Aufgabe 1: Flux Balance Analysis
Deadline: Sonntag, 15.03.2015
Schreibe ein Programm, dass:
- ein metabolisches Netzwerk einliest: Einen struct in einem .mat file, welches "network" heißt, mit:
- S: die stöichiometrische Matrix
- rev: der Reversibilitäts-Vektor (rev(i) = 0: Reaktion i ist nicht reversibel, rev(i) = 1: Reaktion i ist reversibel)
- rxns: Namen der Reaktionen
- lb: untere Schranken
- ub: obere Schranken
- description: Name des Netzwerks
- ein zweites Argument einliest, welches entweder BIOMASS, der Namen einer Reaktion oder BLOCKED ist
- ein drittes Argument einliest, welches der Name des Outputfiles ist.

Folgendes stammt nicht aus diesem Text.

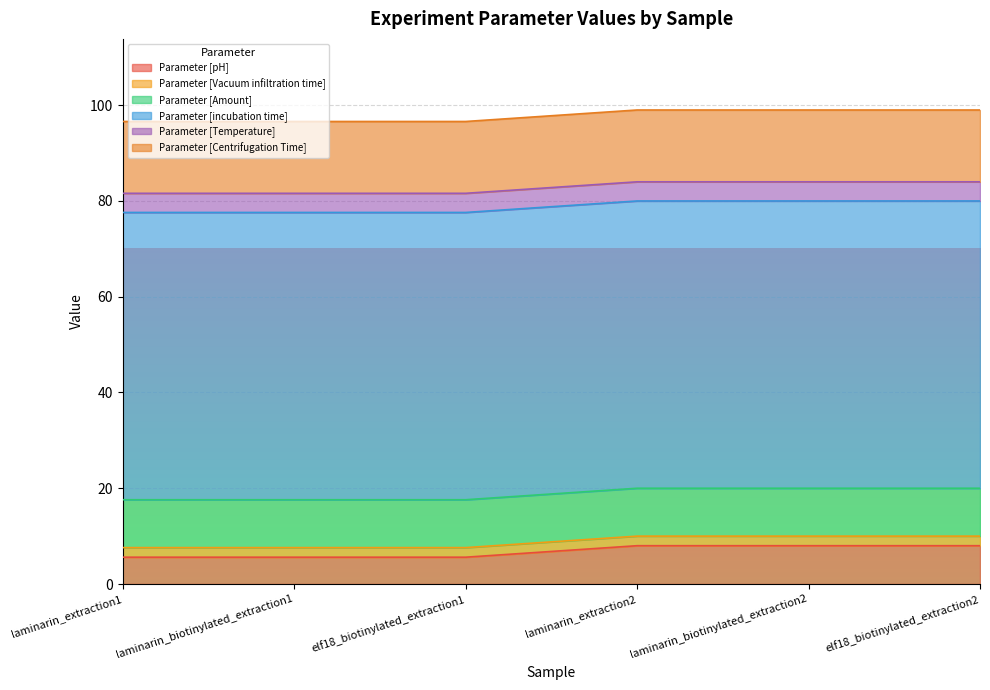

The value of Parameter [Amount] at laminarin_extraction2 is 17.9. True or false?

False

- Abhängig von dem Argument soll das Programm folgendes berechnen:
- die Flussverteilung, welches die Biomasse-Produktion maximiert und die Fliessgleichgewichts-Bedinungen einhält. Das Netzwerk enthält mindestens eine Reaktion, dessen Rate maximiert werden soll. Enthält es mehrere Biomasse-Reaktionen, soll die erste ausgewählt werden und der Benutzer soll darauf hingewiesen werden, welche Reaktion verwendet wird. Ausserdem sollen die anderen Biomasse-Reaktionen angezeigt werden, so dass die Möglichkeit besteht, später manuell die gewünschte Reaktion einzugeben.
- eine Flussverteilung, welche den Fluss durch die gegebene Reaktion maximiert und die Fliessgleichgewichts-Bedinungen einhält.

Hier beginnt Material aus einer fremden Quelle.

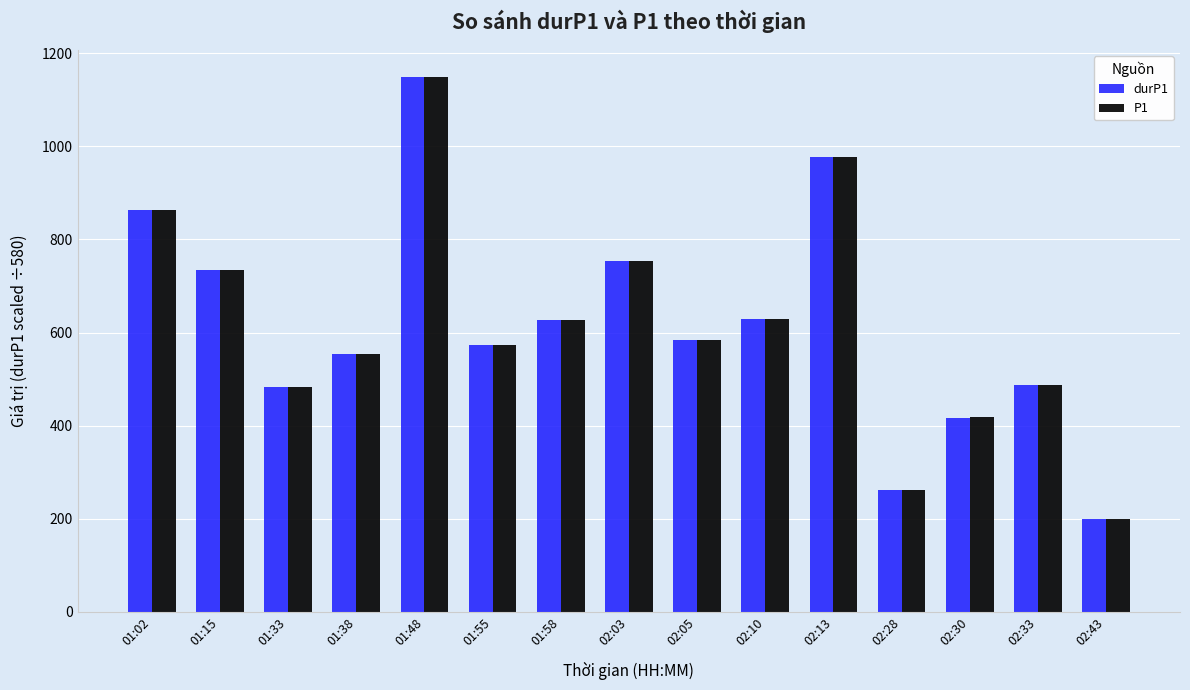

What is the minimum value for durP1?

198.6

- die Reaktionen, die blockiert sind.
- Ausgabe-Format:
- im BIOMASS Modus:
- Ein .txt file mit zwei Spalten, wovon die erste Spalte die reaction_id und die zweite entsprechende Rate enthält
- Die erste Zeile enthält die Biomasse-Reaktion, die restlichen Reaktionen sind entsprechend ihres Index aufgelistet
- Name einer Reaktion:
Ähnlich zum BIOMASS Modus, nur dass in der ersten Zeile die entsprechende Reaktion stehen soll
- im BLOCKED Modus:
- ein Vektor welcher die Namen der blockierten Reaktionen enthält
- diese sind entsprechend ihres Index geordnet
Schreibe ein zweites Programm, welches wie oben ein metabolisches Netzwerk einliest. Mithilfe des zuvor geschriebenen Programms sollen die blockierten Reaktionen gefunden werden und dann aus dem Netzwerk entfernt. Dies betrifft:
- die Stöichiometrische Matrix
- die rxns
- die unteren und oberen Schranken
- den reversibilitäts Vektor
Ausgegeben werden soll das reduzierte Netzwerk (wieder als struct) und einen string-array mit den Namen der blockierten Reaktionen.